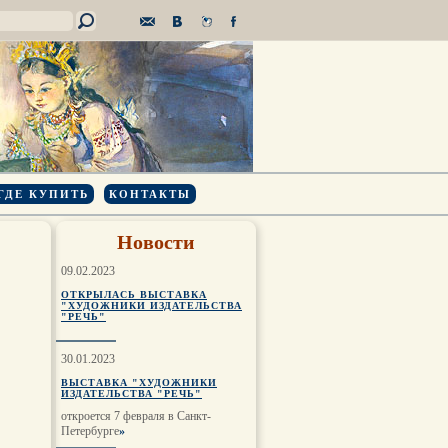
ГДЕ КУПИТЬ
КОНТАКТЫ
Новости
09.02.2023
ОТКРЫЛАСЬ ВЫСТАВКА
"ХУДОЖНИКИ ИЗДАТЕЛЬСТВА
"РЕЧЬ"
30.01.2023
ВЫСТАВКА "ХУДОЖНИКИ
ИЗДАТЕЛЬСТВА "РЕЧЬ"
откроется 7 февраля в Санкт-
Петербурге
»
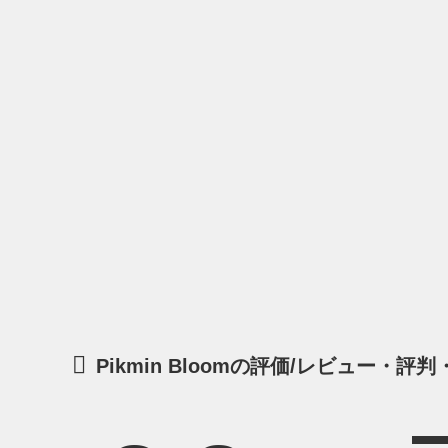
Pikmin Bloomの評価/レビュー・評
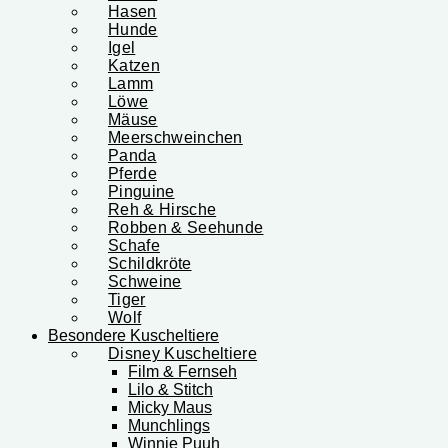
Hasen
Hunde
Igel
Katzen
Lamm
Löwe
Mäuse
Meerschweinchen
Panda
Pferde
Pinguine
Reh & Hirsche
Robben & Seehunde
Schafe
Schildkröte
Schweine
Tiger
Wolf
Besondere Kuscheltiere
Disney Kuscheltiere
Film & Fernseh
Lilo & Stitch
Micky Maus
Munchlings
Winnie Puuh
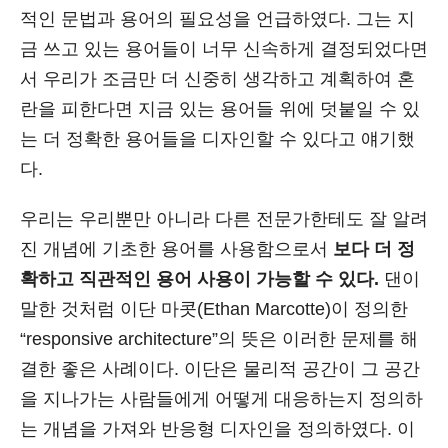
적인 문법과 용어의 필요성을 언급하였다. 그는 지
금 쓰고 있는 용어들이 너무 신속하게 결정되었다면
서 우리가 조금만 더 신중히 생각하고 계획하여 혼
란을 피한다면 지금 있는 용어들 위에 덧붙일 수 있
는 더 정확한 용어들을 디자인할 수 있다고 얘기했
다.
우리는 우리뿐만 아니라 다른 전문가한테도 잘 알려
진 개념에 기초한 용어를 사용함으로서
보다 더 정
확하고 직관적인 용어 사용이 가능할 수 있다.
댄이
말한 것처럼 이단 마콧(Ethan Marcotte)이 정의한
“responsive architecture”의 뜻은 이러한 문제를 해
결한 좋은 사례이다. 이단은 물리적 공간이 그 공간
을 지나가는 사람들에게 어떻게 대응하는지 정의하
는 개념을 가져와 반응형 디자인을 정의하였다. 이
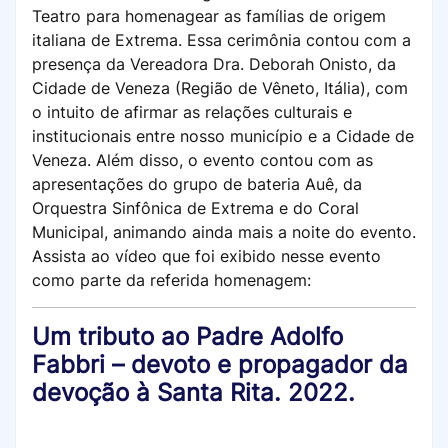
Teatro para homenagear as famílias de origem
italiana de Extrema. Essa cerimônia contou com a
presença da Vereadora Dra. Deborah Onisto, da
Cidade de Veneza (Região de Vêneto, Itália), com
o intuito de afirmar as relações culturais e
institucionais entre nosso município e a Cidade de
Veneza. Além disso, o evento contou com as
apresentações do grupo de bateria Auê, da
Orquestra Sinfônica de Extrema e do Coral
Municipal, animando ainda mais a noite do evento.
Assista ao vídeo que foi exibido nesse evento
como parte da referida homenagem:
Um tributo ao Padre Adolfo
Fabbri – devoto e propagador da
devoção à Santa Rita. 2022.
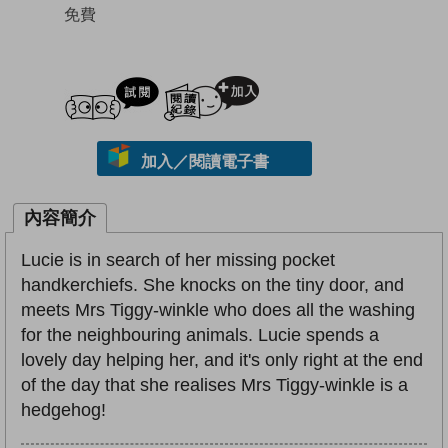
免費
試閲
加入閱讀紀錄
加入／閱讀電子書
內容簡介
Lucie is in search of her missing pocket
handkerchiefs. She knocks on the tiny door, and
meets Mrs Tiggy-winkle who does all the washing
for the neighbouring animals. Lucie spends a
lovely day helping her, and it's only right at the end
of the day that she realises Mrs Tiggy-winkle is a
hedgehog!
══════════
_Requirement_
Go through the entries above and pull out each line with "winkle" in it.

_Written solution_
meets Mrs Tiggy-winkle who does all the washing
of the day that she realises Mrs Tiggy-winkle is a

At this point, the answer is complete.